British Transport Commission
The Transport Act 1947 nationalised virtually all British transport, including the railways, waterways, and road haulage. These were transferred to a newly-created operating body, the British Transport Commission (BTC). The British Transport Commission began operations on 1st January 1948, under Chairman Sir (later Lord) Cyril Hurcomb. At this time, the British Transport Commission acquired the “Big Four” grouped railways, with virtually all minor railways as well, together with the London Passenger Transport Board. This automatically transferred the assets of the rail companies to BTC, including ships, ports, hotels, and investments in bus, coach, and haulage companies. Two bus companies, Tilling and Scottish Motor Traction, were soon added, as well as long-distance road hauliers. The Transport Act charged the British Transport Commission with the task of charged with “integrating” various forms of transport into single public service.
The British Transport Commission did not directly operate transport services. Operations were delegated to five separately appointed executives: Docks and Inland Waterways, Hotels, London Transport, Road Transport, and Railways. The Railways Executive operated under the name British Railways. In 1949, the Road Transport Executive was divided into two separate executives: Road Haulage and Road Passenger. The Commission exercised financial control over these Executives, and managed them through schemes of delegation.

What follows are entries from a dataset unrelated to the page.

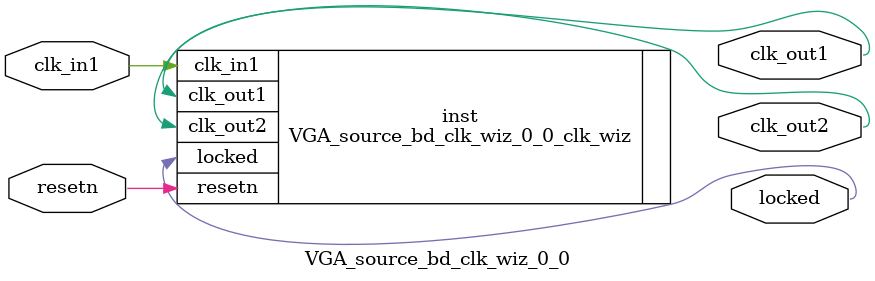
<source format=v>


`timescale 1ps/1ps

(* CORE_GENERATION_INFO = "VGA_source_bd_clk_wiz_0_0,clk_wiz_v6_0_4_0_0,{component_name=VGA_source_bd_clk_wiz_0_0,use_phase_alignment=true,use_min_o_jitter=false,use_max_i_jitter=false,use_dyn_phase_shift=false,use_inclk_switchover=false,use_dyn_reconfig=false,enable_axi=0,feedback_source=FDBK_AUTO,PRIMITIVE=MMCM,num_out_clk=2,clkin1_period=10.000,clkin2_period=10.000,use_power_down=false,use_reset=true,use_locked=true,use_inclk_stopped=false,feedback_type=SINGLE,CLOCK_MGR_TYPE=NA,manual_override=false}" *)

module VGA_source_bd_clk_wiz_0_0 
 (
  // Clock out ports
  output        clk_out1,
  output        clk_out2,
  // Status and control signals
  input         resetn,
  output        locked,
 // Clock in ports
  input         clk_in1
 );

  VGA_source_bd_clk_wiz_0_0_clk_wiz inst
  (
  // Clock out ports  
  .clk_out1(clk_out1),
  .clk_out2(clk_out2),
  // Status and control signals               
  .resetn(resetn), 
  .locked(locked),
 // Clock in ports
  .clk_in1(clk_in1)
  );

endmodule

</source>
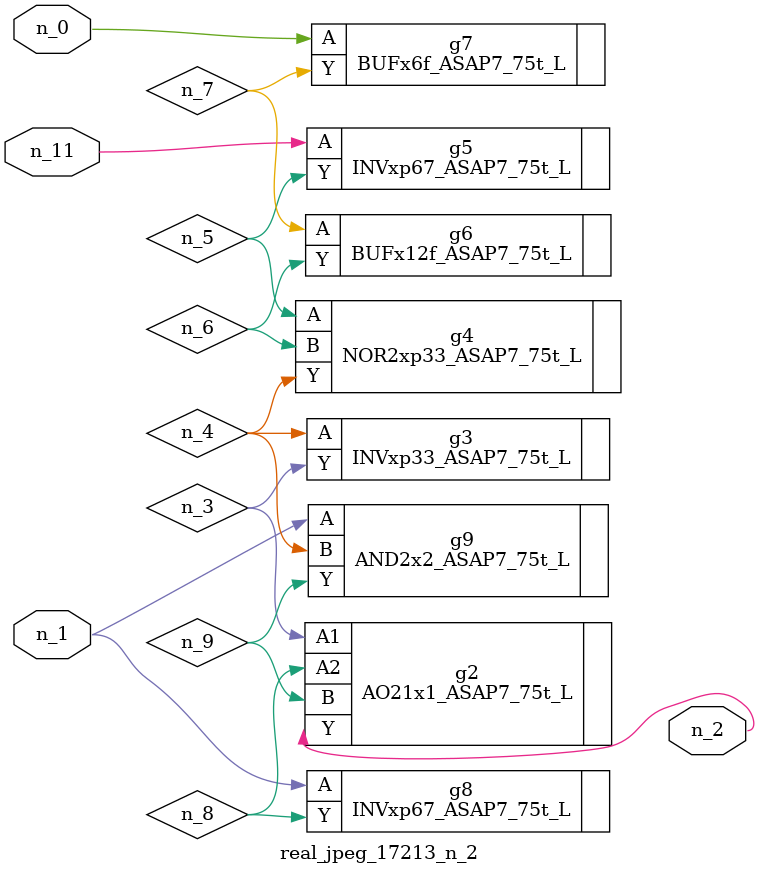
<source format=v>
module real_jpeg_17213_n_2 (n_1, n_11, n_0, n_2);

input n_1;
input n_11;
input n_0;

output n_2;

wire n_5;
wire n_8;
wire n_4;
wire n_6;
wire n_7;
wire n_3;
wire n_9;

BUFx6f_ASAP7_75t_L g7 ( 
.A(n_0),
.Y(n_7)
);

INVxp67_ASAP7_75t_L g8 ( 
.A(n_1),
.Y(n_8)
);

AND2x2_ASAP7_75t_L g9 ( 
.A(n_1),
.B(n_4),
.Y(n_9)
);

AO21x1_ASAP7_75t_L g2 ( 
.A1(n_3),
.A2(n_8),
.B(n_9),
.Y(n_2)
);

INVxp33_ASAP7_75t_L g3 ( 
.A(n_4),
.Y(n_3)
);

NOR2xp33_ASAP7_75t_L g4 ( 
.A(n_5),
.B(n_6),
.Y(n_4)
);

BUFx12f_ASAP7_75t_L g6 ( 
.A(n_7),
.Y(n_6)
);

INVxp67_ASAP7_75t_L g5 ( 
.A(n_11),
.Y(n_5)
);


endmodule
</source>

The Commission attempted to fulfil its statutory duty to “integrate” public transport by introducing Area Schemes. These were designed to establish regional monopolies for road passenger transport, ports, and harbours. “Integration” was also to be promoted through Charges Schemes, in which the true costs of different modes of transport were to be reflected in the charges. This was designed to attract traffic to the most economic and efficient mode of transport.
The structure of Executives was dramatically altered by the Transport Act 1953, which abolished all Executives, with the exception of London Transport. Responsibility for the operation and maintenance of transport systems was delegated to the chief regional managers. The railways were reorganised into a system of area boards for each of its six regions. In September 1953, Sir Brian Robertson became Chairman. Disposal of the haulage fleet also began at this time, but a lack of buyers made this difficult.
Rising costs, industrial action and competition from road traffic meant that the British Transport Commission was in financial trouble by 1955. It sought relief from this by publishing The Modernisation and Re-equipment of British Railways, a plan which proposed an investment in the railways of £1,240m over fifteen years. The main features of this plan were the replacement of steam with electric and diesel traction, the electrification of principle routes, and the introduction of new coaching stock.
Despite the modernisation plan, the financial position of the British Transport Commission worsened. Two government reviews, in 1956 and 1959, concluded that the Commission was unwieldy and had an insufficiently commercial outlook.
Sir Brian Robertson retired in May 1961, and was replaced by Dr Richard Beeching.
The BTC was abolished by the Transport Act 1962. It was replaced with five new authorities that were answerable to the Minister of Transport: the British Railways Board, the British Transport Docks Board, the British Waterways Board, the London Transport Board, and the Transport Holding Company. Dr Beeching became chair of the British Railways Board.